[DATA FOR THIS EXERCISE]

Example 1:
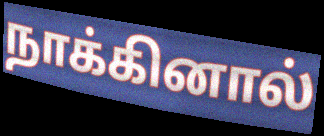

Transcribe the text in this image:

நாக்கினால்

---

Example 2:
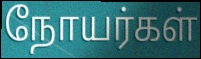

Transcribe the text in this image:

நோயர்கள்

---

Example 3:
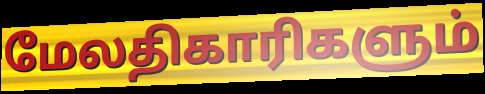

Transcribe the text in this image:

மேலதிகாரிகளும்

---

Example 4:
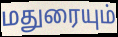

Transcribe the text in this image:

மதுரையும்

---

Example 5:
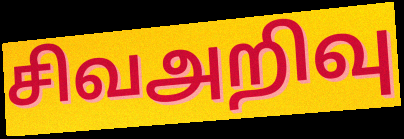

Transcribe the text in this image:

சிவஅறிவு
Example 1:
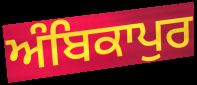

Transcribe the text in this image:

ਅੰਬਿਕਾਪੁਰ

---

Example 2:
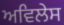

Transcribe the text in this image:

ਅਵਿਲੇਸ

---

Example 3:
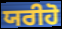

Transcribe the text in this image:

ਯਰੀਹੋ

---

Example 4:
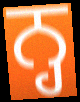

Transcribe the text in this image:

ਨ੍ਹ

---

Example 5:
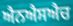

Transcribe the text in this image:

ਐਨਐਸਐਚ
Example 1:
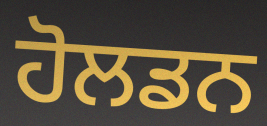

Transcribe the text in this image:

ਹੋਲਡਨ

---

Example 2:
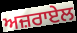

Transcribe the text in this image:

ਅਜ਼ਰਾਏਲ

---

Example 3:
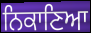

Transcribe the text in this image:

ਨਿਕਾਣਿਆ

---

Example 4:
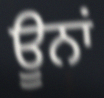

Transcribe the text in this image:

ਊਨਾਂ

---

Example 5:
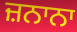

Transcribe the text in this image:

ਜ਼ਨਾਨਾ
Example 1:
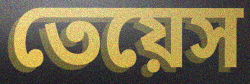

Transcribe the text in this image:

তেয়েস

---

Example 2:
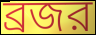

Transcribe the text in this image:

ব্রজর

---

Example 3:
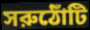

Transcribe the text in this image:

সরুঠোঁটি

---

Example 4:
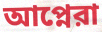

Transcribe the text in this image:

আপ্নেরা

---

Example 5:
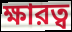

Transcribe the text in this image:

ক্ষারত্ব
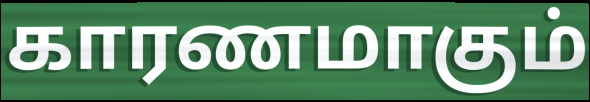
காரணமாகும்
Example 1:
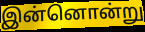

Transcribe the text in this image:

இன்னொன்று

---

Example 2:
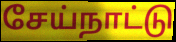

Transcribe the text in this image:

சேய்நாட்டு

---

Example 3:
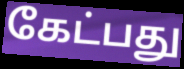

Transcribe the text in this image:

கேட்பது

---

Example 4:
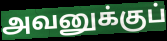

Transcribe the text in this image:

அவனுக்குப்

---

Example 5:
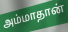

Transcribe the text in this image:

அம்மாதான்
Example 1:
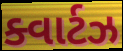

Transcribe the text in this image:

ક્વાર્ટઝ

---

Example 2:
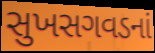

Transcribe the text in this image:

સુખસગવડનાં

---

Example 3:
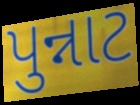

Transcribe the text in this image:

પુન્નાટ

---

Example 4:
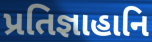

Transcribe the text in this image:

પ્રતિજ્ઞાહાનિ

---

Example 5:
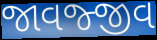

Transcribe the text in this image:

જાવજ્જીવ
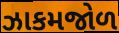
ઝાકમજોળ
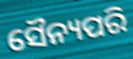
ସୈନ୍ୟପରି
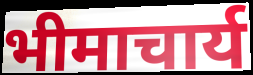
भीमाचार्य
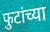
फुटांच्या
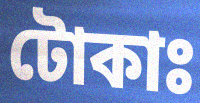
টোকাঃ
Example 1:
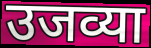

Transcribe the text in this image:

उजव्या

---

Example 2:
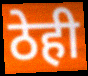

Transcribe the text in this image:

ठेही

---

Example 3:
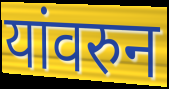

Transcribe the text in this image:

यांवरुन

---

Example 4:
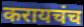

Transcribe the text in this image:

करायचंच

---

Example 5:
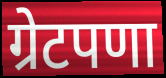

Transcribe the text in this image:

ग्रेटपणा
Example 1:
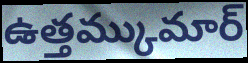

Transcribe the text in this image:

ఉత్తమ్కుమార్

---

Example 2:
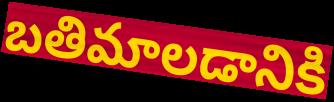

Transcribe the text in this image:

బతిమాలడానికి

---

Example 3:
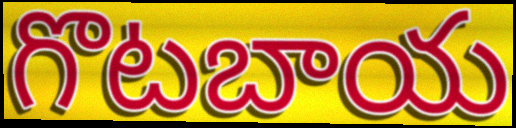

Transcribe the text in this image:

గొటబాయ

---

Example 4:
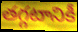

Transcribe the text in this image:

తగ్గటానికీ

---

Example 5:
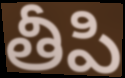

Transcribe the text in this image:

[/DATA FOR THIS EXERCISE]

### WORK ITEM
Every entry should come back exactly as written, only without images.

### RESULT OF THE TASK
Example 1:

Transcribe the text in this image:

நாக்கினால்

---

Example 2:

Transcribe the text in this image:

நோயர்கள்

---

Example 3:

Transcribe the text in this image:

மேலதிகாரிகளும்

---

Example 4:

Transcribe the text in this image:

மதுரையும்

---

Example 5:

Transcribe the text in this image:

சிவஅறிவு
Example 1:

Transcribe the text in this image:

ਅੰਬਿਕਾਪੁਰ

---

Example 2:

Transcribe the text in this image:

ਅਵਿਲੇਸ

---

Example 3:

Transcribe the text in this image:

ਯਰੀਹੋ

---

Example 4:

Transcribe the text in this image:

ਨ੍ਹ

---

Example 5:

Transcribe the text in this image:

ਐਨਐਸਐਚ
Example 1:

Transcribe the text in this image:

ਹੋਲਡਨ

---

Example 2:

Transcribe the text in this image:

ਅਜ਼ਰਾਏਲ

---

Example 3:

Transcribe the text in this image:

ਨਿਕਾਣਿਆ

---

Example 4:

Transcribe the text in this image:

ਊਨਾਂ

---

Example 5:

Transcribe the text in this image:

ਜ਼ਨਾਨਾ
Example 1:

Transcribe the text in this image:

তেয়েস

---

Example 2:

Transcribe the text in this image:

ব্রজর

---

Example 3:

Transcribe the text in this image:

সরুঠোঁটি

---

Example 4:

Transcribe the text in this image:

আপ্নেরা

---

Example 5:

Transcribe the text in this image:

ক্ষারত্ব
காரணமாகும்
Example 1:

Transcribe the text in this image:

இன்னொன்று

---

Example 2:

Transcribe the text in this image:

சேய்நாட்டு

---

Example 3:

Transcribe the text in this image:

கேட்பது

---

Example 4:

Transcribe the text in this image:

அவனுக்குப்

---

Example 5:

Transcribe the text in this image:

அம்மாதான்
Example 1:

Transcribe the text in this image:

ક્વાર્ટઝ

---

Example 2:

Transcribe the text in this image:

સુખસગવડનાં

---

Example 3:

Transcribe the text in this image:

પુન્નાટ

---

Example 4:

Transcribe the text in this image:

પ્રતિજ્ઞાહાનિ

---

Example 5:

Transcribe the text in this image:

જાવજ્જીવ
ઝાકમજોળ
ସୈନ୍ୟପରି
भीमाचार्य
फुटांच्या
টোকাঃ
Example 1:

Transcribe the text in this image:

उजव्या

---

Example 2:

Transcribe the text in this image:

ठेही

---

Example 3:

Transcribe the text in this image:

यांवरुन

---

Example 4:

Transcribe the text in this image:

करायचंच

---

Example 5:

Transcribe the text in this image:

ग्रेटपणा
Example 1:

Transcribe the text in this image:

ఉత్తమ్కుమార్

---

Example 2:

Transcribe the text in this image:

బతిమాలడానికి

---

Example 3:

Transcribe the text in this image:

గొటబాయ

---

Example 4:

Transcribe the text in this image:

తగ్గటానికీ

---

Example 5:

Transcribe the text in this image:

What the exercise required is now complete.